24 de fevereiro de 2017

Anglicismos gregos e latinos, e outros estrangeirismos

Num comentário do meu último artigo, referia que quem se preocupa com as marcas de abertura das vogais na escrita pode começar por propor algum tipo de diacrítico nas palavras com o elemento tele-, que têm uma pronúncia altamente irregular, como se pode constatar comparando telefone, telefonia, telegrafia, telepatia, telescópio e televisão com telemóvel, teledifusão, telejornal, telenovela, telescola e televendas[1].

Quando comparei os dois grupos de palavras começadas pelo elemento tele-, à procura de alguma explicação dos dois paradigmas de pronúncia, a primeira hipótese que me surgiu foi que este elemento se pronuncia de facto [tèlè] em português e que, por isso, quando se forma alguma palavra com esse elemento e uma palavra portuguesa, tem-se a pronúncia «aberta». As palavras que se pronunciam com ee «fechados», pensei eu — ou seja, as que seguem a regra geral de pronúncia dos ee átonos — são as que foram cunhadas noutras línguas e são importadas já feitas. A palavra telefone, cunhada em francês no início do séc. XIX (segundo alguns, para designar um estranho sistema de comunicação ), foi adotada por Bell em 1876 e foi do inglês que a importámos. É muito provável que telefonia, no sentido de rádio (que é, ao que sei, exclusivo do português), derive do sentido geral inicial de telefonia, comunicação à distância. Telégrafo e telegrafia são também palavras cunhadas em francês mesmo no fim do séc. XVIII e depois adoptadas para o sistema de comunicação desenvolvido nos EUA. Telepatia foi cunhada em inglês em 1882, por Frederic Myers. Telescópio parece ter sido cunhado em italiano, na primeira metade do séc. XVII. Televisão, que não se sabe ao certo se é termo cunhado em francês ou inglês, surgiu já no séc. XX, pouco antes de surgir o aparelho a que hoje damos esse nome. As palavras com ee «abertos» seriam, pois, mais «portuguesas», se é que se pode dizer assim, por muito que possam, nalguns casos, ter sido criadas com base em modelos importados.
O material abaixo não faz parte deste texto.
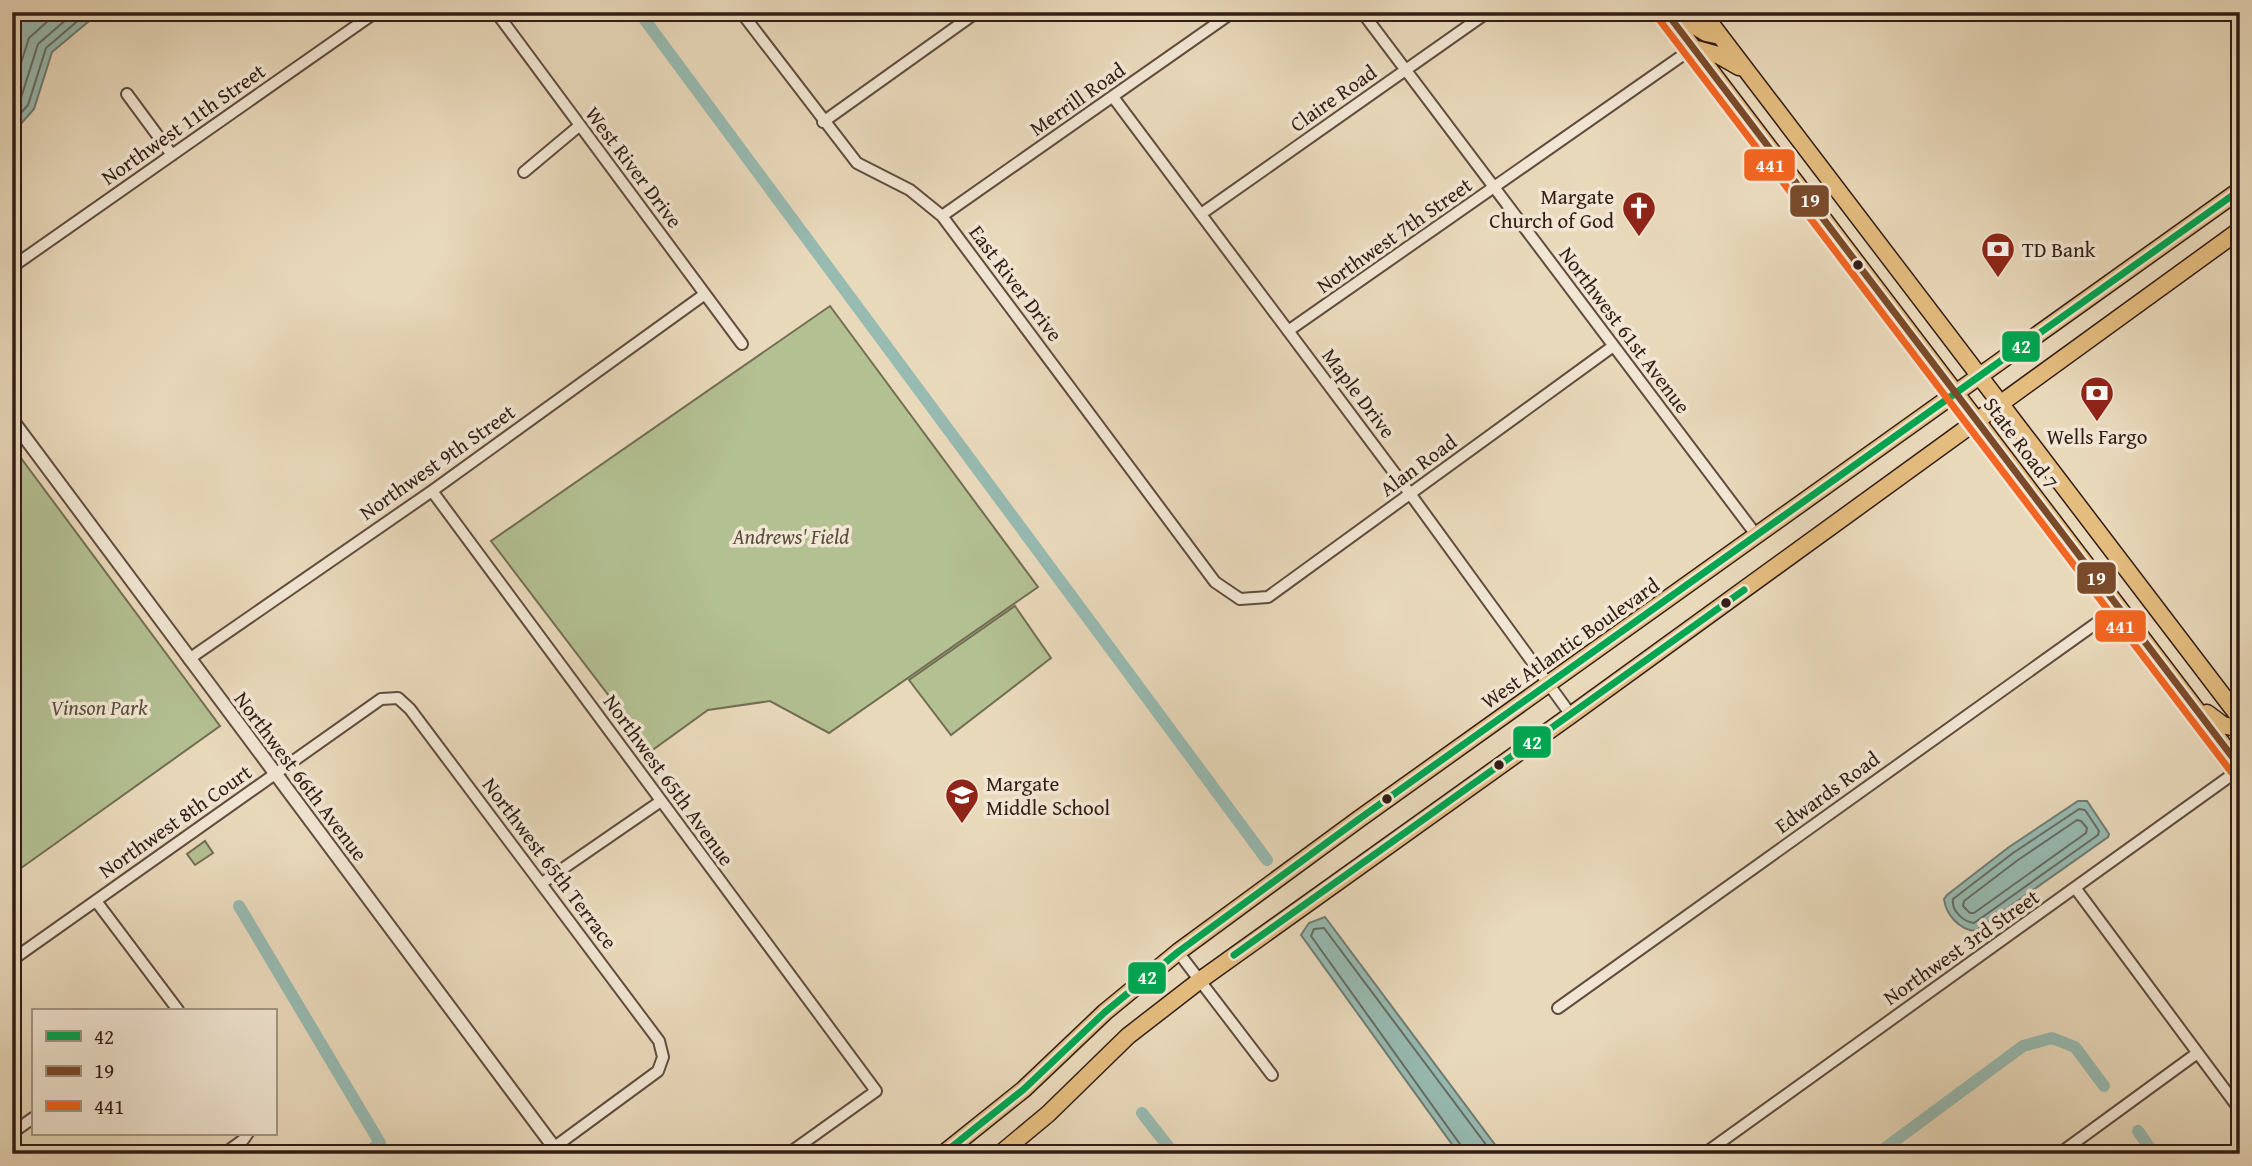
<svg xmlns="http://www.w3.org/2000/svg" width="2252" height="1166" font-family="'Gentium Book Plus',serif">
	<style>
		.green { fill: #b3c092; stroke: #726e54; stroke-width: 2 }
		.water { fill: #97bab1; stroke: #6f7b73; stroke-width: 2 }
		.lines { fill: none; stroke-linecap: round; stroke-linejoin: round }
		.shore { stroke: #646c64; stroke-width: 2 }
		.canal { stroke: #97bab1; stroke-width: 12 }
		.minor-casing { stroke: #604c3f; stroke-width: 14 }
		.tertiary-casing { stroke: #604c3f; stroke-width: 16 }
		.primary-casing { stroke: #321d16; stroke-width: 19 }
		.minor { stroke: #f1e6d3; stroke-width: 10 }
		.tertiary { stroke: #f1e6d3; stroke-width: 12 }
		.primary { stroke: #e4bc7e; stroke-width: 16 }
		.bus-1-casing { stroke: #f1e6d3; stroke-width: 12 }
		.bus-2-casing { stroke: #f1e6d3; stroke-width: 12 }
		.bus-3-casing { stroke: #f1e6d3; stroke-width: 12 }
		.bus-1 { stroke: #00a651; stroke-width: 7 }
		.bus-2 { stroke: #7a4b2a; stroke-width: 7 }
		.bus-3 { stroke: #f26522; stroke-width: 7 }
		.bus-dot { fill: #321d16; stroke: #f1e6d3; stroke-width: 2.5 }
		.labels { text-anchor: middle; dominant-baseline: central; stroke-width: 7; stroke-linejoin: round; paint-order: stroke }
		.street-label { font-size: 21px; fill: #321d16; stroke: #f1e6d3 }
		.poi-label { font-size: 21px; fill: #321d16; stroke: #f1e6d3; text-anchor: start }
		.park-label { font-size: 21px; font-style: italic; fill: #594e3b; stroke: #f1e6d3 }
		.line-badge { stroke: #f1e6d3; stroke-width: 2.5 }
		.badge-label { font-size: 19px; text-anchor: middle; font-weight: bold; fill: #fff }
	</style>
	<rect width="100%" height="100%" fill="#e9d9bb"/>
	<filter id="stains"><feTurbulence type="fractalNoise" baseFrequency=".00286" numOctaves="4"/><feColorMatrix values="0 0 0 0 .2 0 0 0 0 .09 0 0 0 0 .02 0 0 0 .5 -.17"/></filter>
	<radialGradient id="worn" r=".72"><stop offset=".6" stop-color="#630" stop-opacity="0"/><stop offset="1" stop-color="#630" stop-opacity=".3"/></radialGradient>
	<!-- green -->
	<path class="green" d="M830,306l208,281 -209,146 -59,-32 -62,9 -57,41 -160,-210z
		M12,446l208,280 -203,145 -5,-6z
		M1015,606l36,52 -100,77 -42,-55z
		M205,841l8,12 -18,12 -8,-11z"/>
	<!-- water -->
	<path class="water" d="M12,12h96l-14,5 -42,35 -18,57 -22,25z
		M2078,801h9l22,33 -1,3 -133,94c-16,-2 -29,-16 -31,-32l3,-4 62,-48z
		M1325,917l177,237h-43l-158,-219 8,-12z"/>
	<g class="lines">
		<!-- shore -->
		<path class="shore" d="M12,91l17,-53 29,-26
			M12,110l8,-9 18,-57 37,-32
			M12,123l16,-18 18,-57 42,-36
			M2079,809l6,1 14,21 -1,4 -124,88c-10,-1 -23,-12 -21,-24l60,-46z
			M2077,820l4,1 6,7 -1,5 -112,80h-4l-7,-7 1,-5 54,-41z
			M1464,1154l-2,-7 -151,-211 3,-7 10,-1 169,226"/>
		<!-- canal -->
		<path class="canal" d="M639,12l628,848
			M239,906l141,237 -15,11
			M1142,1113l32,41
			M2138,1131l16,23
			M1877,1154l146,-108 29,-8 23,9 29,39"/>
		<!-- minor casing -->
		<g class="minor-casing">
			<path id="minor" d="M496,12l246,332
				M741,12l116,151 53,27 32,26 273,366 25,17 28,-2 344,-250
				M1362,12l395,524
				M127,94l45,61
				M1113,97l298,398 160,220
				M823,122l154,-110
				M524,172l55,-46
				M1201,214l287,-202
				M942,216l291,-204
				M12,267l364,-255
				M1288,331l405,-283
				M432,491l444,600 -88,63
				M189,659l243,-168 273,-197
				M542,883l119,-82
				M2076,889l164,221
				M96,901l82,109
				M1178,952l94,123
				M12,960l369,-261 17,-1 12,11 249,332 4,16 -5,14 -113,83
				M1558,1008l561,-401
				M12,1133l21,-15
				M224,1154l19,-14 5,-7
				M1704,1154l536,-385
				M2059,1154l137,-100"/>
		</g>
		<!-- tertiary casing -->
		<g class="tertiary-casing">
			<path id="tertiary" d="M12,420l547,734"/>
		</g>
		<!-- primary casing -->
		<g class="primary-casing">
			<path id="primary" d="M1666,12l574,755
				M1672,12l34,21 14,3
				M1702,12l538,706
				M1693,48l25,7 21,12
				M2207,713l16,12 17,4
				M943,1154l81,-65 81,-77 73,-60 181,-133 881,-629
				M1000,1154l48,-40 80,-78 71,-55 372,-266 669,-485"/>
		</g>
		<!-- minor -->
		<use href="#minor" class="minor"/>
		<!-- tertiary -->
		<use href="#tertiary" class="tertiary"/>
		<!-- primary -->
		<use href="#primary" class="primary"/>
		<!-- bus-1 casing -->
		<g class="bus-1-casing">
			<path id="bus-1" d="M1234,955l510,-365
				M943,1154l81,-65 81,-77 73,-60 181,-133 881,-629"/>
		</g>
		<!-- bus-2 casing -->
		<g class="bus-2-casing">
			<path id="bus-2" d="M1666,12l574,755"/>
		</g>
		<!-- bus-3 casing -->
		<g class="bus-3-casing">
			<path id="bus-3" d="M1658,18l574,755"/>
		</g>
		<!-- bus-1 -->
		<use href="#bus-1" class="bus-1"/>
		<!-- bus-2 -->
		<use href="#bus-2" class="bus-2"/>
		<!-- bus-3 -->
		<use href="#bus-3" class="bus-3"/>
	</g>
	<!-- icons -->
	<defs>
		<g id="church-pin" transform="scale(1.75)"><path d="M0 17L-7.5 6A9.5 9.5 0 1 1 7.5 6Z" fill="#8f2418" stroke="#f1e6d3"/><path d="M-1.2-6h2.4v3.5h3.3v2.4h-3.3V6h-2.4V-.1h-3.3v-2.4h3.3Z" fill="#fff"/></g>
		<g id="bank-pin" transform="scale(1.75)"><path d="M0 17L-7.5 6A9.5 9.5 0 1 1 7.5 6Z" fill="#8f2418" stroke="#f1e6d3"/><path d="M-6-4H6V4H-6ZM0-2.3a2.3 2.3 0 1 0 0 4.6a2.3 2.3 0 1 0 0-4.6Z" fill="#fff"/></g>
		<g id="school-pin" transform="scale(1.75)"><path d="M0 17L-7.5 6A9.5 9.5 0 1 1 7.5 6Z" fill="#8f2418" stroke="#f1e6d3"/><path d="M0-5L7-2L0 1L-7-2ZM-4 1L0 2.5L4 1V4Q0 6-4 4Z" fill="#fff"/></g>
	</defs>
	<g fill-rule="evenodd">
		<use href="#church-pin" x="1639" y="208"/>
		<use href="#bank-pin" x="1998" y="249"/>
		<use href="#bank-pin" x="2097" y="393"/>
		<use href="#school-pin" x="962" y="795"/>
	</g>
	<!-- markers -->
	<g class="bus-dot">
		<circle cx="1858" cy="265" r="6"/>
		<circle cx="1726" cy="603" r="6"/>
		<circle cx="1499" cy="765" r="6"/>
		<circle cx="1387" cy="799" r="6"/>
	</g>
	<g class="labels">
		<!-- street labels -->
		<g class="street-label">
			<text transform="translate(1333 98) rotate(-35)">Claire Road</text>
			<text transform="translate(1077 99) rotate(-35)">Merrill Road</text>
			<text transform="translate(183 124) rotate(-35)">Northwest 11th Street</text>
			<text transform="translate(634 167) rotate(53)">West River Drive</text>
			<text transform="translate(1394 235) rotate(-35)">Northwest 7th Street</text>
			<text transform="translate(1016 283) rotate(53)">East River Drive</text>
			<text transform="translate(1625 330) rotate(53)">Northwest 61st Avenue</text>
			<text transform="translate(1359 393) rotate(53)">Maple Drive</text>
			<text transform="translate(2021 443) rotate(53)">State Road 7</text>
			<text transform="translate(437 462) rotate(-35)">Northwest 9th Street</text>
			<text transform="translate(1418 465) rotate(-36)">Alan Road</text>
			<text transform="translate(1570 643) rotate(-35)">West Atlantic Boulevard</text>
			<text transform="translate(301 776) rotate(53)">Northwest 66th Avenue</text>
			<text transform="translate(669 780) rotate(54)">Northwest 65th Avenue</text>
			<text transform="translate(1827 792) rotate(-36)">Edwards Road</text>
			<text transform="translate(175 821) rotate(-35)">Northwest 8th Court</text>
			<text transform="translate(550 863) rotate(53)">Northwest 65th Terrace</text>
			<text transform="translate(1961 947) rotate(-35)">Northwest 3rd Street</text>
		</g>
		<!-- poi labels -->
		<g class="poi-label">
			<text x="1614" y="196" text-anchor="end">Margate<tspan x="1614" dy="24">Church of God</tspan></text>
			<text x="2022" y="249">TD Bank</text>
			<text x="2097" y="436" text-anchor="middle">Wells Fargo</text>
			<text x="986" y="783">Margate<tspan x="986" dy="24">Middle School</tspan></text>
		</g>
		<!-- park labels -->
		<g class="park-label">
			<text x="791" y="536">Andrews' Field</text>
			<text x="99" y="707">Vinson Park</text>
		</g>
	</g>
	<g class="line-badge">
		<rect x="1743" y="148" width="53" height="34" rx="7" fill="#f26522"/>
		<rect x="1789" y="184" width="41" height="34" rx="7" fill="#7a4b2a"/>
		<rect x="2001" y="330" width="40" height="33" rx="7" fill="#00a651"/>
		<rect x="2076" y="561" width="41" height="34" rx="7" fill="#7a4b2a"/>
		<rect x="2094" y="609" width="53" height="34" rx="7" fill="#f26522"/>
		<rect x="1512" y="725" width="40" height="34" rx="7" fill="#00a651"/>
		<rect x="1127" y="961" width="40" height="34" rx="7" fill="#00a651"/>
	</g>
	<g class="badge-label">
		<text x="1770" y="172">441</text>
		<text x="1810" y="207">19</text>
		<text x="2021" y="353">42</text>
		<text x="2096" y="585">19</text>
		<text x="2120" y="633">441</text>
		<text x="1532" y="749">42</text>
		<text x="1147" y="984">42</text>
	</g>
	<!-- margin -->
	<rect width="2252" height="1166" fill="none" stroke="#e9d9bb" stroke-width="42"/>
	<rect x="14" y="14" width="2224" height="1138" fill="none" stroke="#321d16" stroke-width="3.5"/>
	<rect x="21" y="21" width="2210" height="1124" fill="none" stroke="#321d16" stroke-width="2"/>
	<!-- legend -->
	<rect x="32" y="1009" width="245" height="126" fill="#f1e6d3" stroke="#a59687" stroke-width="2"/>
	<rect x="46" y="1031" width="35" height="10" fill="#00a651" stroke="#a59687" stroke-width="2"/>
	<text x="94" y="1044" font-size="21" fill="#321d16">42</text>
	<rect x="46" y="1066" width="35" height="10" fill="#7a4b2a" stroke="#a59687" stroke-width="2"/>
	<text x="94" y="1078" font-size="21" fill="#321d16">19</text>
	<rect x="46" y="1101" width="35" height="10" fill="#f26522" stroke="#a59687" stroke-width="2"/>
	<text x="94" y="1114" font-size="21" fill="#321d16">441</text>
	<rect width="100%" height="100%" filter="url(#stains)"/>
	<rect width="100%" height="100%" fill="url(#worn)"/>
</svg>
Infelizmente, a minha teoria não funciona tão bem como me parecia à primeira: por um lado, parece não se poder postular uma regra geral segundo a qual se abrem as vogais do primeiro elemento quando o segundo se reconhece como elemento autónomo. Visão existe em português — tal como grafia e fone, aliás, embora estes dois últimos termos sejam termos técnicos sem relação direta com telegrafia e telefone. Por outro lado, há exceções a esta regra: telemetria ou telecinesia, por exemplo, com ee «abertos» mas formadas seguramente noutra línguas, com um segundo elemento sem autonomia em português. É claro que, como solução de facilidade, se pode, apesar disso, admitir a regra... com as suas exceções...

Isto era uma espécie de introdução. Este texto é sobre estrangeirismos, palavras importadas. Tenho a impressão (mas é mesmo só isso, notem, uma impressão) que muitas pessoas não têm uma ideia clara da enorme quantidade de palavras importadas que há em qualquer língua; porque palavras importadas não são só as que se veem que são estrangeiras, são também as que já ninguém reconhece como tal. Era aí que queria chegar com os parágrafos anteriores. É uma das maneiras normais de qualquer língua se desenvolver e manter viva: importar constantemente termos de fora.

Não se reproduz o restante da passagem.